As costs for obtaining healthcare have increased from being free for Syrian refugees in 2014 to 80 per cent of the costs for non-Jordanians as of February 2018, more Syrian households are inadequately treating health issues, the report said.

Sixty-four per cent of registered Syrian refugee households in host communities reported shelter as their main unmet need, 38 per cent of them were forced to change accommodations primarily due to being evicted by their landlords or having to put less money towards rent, according to the report. 

Work opportunities for Syrian refugees in host communities are often temporary or informal. Only 13 per cent of Syrian working men and women have regular jobs and 33 per cent have work permits, according to the report.

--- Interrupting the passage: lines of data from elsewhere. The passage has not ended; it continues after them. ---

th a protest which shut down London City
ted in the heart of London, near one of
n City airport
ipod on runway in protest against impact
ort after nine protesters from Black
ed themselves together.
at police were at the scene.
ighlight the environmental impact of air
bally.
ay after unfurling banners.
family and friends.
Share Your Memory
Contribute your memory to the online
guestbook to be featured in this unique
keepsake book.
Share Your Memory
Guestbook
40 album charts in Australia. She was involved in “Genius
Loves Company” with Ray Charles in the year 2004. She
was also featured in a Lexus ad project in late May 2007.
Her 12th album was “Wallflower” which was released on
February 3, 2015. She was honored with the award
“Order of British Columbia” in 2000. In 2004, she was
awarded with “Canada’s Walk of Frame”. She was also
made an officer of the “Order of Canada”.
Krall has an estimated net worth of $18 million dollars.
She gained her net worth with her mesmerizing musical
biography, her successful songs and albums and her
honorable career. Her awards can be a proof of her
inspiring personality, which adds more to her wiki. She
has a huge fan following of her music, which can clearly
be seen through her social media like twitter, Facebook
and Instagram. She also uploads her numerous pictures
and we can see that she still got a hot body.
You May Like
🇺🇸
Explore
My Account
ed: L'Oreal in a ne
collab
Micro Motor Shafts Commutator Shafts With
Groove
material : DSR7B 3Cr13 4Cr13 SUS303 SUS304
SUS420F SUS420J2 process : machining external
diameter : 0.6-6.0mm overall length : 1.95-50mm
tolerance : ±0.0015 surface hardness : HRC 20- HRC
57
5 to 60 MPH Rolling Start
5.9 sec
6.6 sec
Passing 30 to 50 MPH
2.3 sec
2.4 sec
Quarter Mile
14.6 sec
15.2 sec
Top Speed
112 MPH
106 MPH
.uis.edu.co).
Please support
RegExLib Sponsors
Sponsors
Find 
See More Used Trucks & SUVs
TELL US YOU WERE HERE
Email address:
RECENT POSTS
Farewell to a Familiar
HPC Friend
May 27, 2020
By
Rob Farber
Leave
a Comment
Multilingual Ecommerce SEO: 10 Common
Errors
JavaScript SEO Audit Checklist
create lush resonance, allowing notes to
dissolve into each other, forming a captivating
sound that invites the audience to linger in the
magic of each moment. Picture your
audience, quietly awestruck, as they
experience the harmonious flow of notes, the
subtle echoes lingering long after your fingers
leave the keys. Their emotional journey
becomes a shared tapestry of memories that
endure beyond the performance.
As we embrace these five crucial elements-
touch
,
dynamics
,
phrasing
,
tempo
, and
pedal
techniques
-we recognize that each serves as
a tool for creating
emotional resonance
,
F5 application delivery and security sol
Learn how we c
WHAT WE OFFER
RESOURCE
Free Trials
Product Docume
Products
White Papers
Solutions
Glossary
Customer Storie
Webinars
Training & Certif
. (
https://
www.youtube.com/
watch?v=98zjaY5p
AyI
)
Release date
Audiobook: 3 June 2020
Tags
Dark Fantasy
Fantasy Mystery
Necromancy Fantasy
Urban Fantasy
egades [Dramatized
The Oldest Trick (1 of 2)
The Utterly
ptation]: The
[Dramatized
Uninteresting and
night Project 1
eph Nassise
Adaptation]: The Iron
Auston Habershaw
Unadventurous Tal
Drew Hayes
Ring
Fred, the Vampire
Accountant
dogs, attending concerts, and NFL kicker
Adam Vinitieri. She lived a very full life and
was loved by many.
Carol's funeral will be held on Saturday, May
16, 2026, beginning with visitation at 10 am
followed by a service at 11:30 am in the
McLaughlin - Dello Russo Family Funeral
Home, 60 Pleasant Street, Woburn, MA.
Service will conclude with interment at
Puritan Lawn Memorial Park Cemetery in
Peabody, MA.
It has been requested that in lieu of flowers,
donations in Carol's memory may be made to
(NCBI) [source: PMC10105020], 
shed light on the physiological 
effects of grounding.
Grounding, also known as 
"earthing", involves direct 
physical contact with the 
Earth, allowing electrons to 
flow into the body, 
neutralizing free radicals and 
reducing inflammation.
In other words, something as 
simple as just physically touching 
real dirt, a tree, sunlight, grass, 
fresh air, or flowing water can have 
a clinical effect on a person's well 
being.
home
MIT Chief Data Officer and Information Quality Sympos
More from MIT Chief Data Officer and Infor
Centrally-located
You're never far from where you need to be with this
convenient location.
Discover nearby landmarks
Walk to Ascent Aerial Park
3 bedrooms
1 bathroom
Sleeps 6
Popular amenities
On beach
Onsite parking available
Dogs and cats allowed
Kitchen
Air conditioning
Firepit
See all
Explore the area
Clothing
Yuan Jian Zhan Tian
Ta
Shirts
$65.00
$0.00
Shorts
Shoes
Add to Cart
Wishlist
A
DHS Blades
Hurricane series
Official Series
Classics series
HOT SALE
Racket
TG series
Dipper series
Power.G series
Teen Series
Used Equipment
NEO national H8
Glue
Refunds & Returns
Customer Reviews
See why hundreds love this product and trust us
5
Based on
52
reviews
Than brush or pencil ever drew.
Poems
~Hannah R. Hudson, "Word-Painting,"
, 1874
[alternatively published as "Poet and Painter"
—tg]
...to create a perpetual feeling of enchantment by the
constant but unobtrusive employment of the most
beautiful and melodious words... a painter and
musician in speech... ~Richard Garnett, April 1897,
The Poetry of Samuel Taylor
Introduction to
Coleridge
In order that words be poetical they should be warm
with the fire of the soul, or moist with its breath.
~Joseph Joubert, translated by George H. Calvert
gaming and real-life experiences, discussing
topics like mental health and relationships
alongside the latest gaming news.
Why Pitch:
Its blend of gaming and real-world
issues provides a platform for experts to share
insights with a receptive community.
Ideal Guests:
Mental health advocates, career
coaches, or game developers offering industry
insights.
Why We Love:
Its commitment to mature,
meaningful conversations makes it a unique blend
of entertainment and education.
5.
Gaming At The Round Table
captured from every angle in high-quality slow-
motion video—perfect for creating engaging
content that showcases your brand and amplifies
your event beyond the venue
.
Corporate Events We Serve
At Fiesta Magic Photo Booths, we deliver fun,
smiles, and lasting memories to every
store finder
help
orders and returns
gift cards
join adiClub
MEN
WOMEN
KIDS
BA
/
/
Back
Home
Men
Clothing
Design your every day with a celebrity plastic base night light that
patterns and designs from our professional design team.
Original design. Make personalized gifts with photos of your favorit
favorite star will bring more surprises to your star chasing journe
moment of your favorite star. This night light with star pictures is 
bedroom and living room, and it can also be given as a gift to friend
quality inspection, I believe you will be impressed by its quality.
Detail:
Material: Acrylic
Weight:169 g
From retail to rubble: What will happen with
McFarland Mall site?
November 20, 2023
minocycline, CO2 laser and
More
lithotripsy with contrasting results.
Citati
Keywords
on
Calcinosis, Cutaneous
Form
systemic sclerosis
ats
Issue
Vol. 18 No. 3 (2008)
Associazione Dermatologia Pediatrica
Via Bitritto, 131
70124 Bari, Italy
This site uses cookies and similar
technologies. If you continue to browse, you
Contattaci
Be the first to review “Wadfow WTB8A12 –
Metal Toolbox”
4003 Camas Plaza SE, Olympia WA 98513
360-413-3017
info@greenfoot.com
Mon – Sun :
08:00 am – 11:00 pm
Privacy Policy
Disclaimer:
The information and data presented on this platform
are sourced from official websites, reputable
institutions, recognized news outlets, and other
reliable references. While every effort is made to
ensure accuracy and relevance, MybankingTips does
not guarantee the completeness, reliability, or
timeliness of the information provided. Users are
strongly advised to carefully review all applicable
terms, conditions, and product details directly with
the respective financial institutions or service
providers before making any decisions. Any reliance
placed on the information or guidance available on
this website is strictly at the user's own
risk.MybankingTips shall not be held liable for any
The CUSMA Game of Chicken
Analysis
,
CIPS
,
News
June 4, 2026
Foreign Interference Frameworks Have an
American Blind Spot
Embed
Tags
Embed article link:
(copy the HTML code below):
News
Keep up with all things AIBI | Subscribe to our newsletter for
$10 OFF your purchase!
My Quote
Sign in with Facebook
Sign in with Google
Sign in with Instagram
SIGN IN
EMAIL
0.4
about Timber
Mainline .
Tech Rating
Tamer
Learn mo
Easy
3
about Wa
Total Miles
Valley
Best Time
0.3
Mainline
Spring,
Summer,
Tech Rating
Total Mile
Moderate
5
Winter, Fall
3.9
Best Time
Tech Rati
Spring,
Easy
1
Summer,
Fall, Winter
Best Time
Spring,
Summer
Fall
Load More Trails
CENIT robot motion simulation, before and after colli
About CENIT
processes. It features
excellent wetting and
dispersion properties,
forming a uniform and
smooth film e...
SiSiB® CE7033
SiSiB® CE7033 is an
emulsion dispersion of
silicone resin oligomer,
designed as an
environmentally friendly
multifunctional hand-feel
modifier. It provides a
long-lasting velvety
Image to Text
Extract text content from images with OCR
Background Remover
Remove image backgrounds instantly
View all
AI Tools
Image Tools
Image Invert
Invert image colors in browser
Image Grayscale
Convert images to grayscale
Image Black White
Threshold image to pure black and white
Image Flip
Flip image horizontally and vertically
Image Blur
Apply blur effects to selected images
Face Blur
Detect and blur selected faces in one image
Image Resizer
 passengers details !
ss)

Refugees in Azraq and Zaatari refugee camps have more stable access to shelter, education, health and WFP food assistance, the report said, with acceptable levels of food consumption rising from 78 per cent of households to 96 per cent in 2018, although food prices in camps have increased.

Recommendations for improving the lives of Syrian refugees included in the report suggest there should be increased efforts to formalise work for refugees, more access to rental assistance, and a strategic identification of the key characteristics of those who are most food insecure and vulnerable, among other things.